Data records
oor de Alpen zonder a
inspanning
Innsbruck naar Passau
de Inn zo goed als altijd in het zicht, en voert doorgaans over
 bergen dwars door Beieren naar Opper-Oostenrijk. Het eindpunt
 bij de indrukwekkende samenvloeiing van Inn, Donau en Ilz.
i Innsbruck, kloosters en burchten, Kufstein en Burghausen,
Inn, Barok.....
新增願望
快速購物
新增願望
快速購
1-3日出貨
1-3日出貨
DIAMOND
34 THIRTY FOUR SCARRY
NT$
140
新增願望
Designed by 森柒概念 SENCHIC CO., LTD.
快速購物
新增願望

==

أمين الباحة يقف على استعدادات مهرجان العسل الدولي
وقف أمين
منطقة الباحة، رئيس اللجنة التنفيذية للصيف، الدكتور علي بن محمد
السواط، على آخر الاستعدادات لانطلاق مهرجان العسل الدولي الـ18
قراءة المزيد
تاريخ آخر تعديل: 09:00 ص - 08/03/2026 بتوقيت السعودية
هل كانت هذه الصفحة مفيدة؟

==

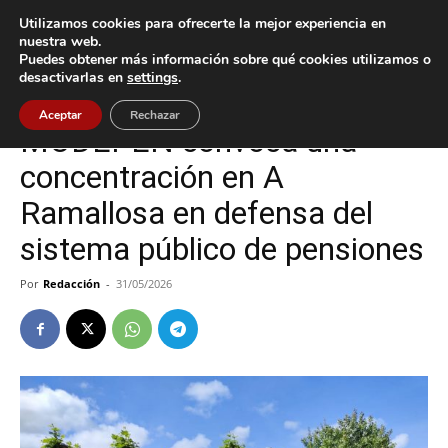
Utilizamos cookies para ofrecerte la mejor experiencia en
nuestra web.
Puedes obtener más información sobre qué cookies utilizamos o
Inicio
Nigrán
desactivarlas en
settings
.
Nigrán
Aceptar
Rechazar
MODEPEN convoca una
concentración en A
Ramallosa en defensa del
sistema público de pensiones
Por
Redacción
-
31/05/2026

> [Your objective]
From the records above, return each line where "الباحة" occurs.

> [Solved problem]
أمين الباحة يقف على استعدادات مهرجان العسل الدولي
منطقة الباحة، رئيس اللجنة التنفيذية للصيف، الدكتور علي بن محمد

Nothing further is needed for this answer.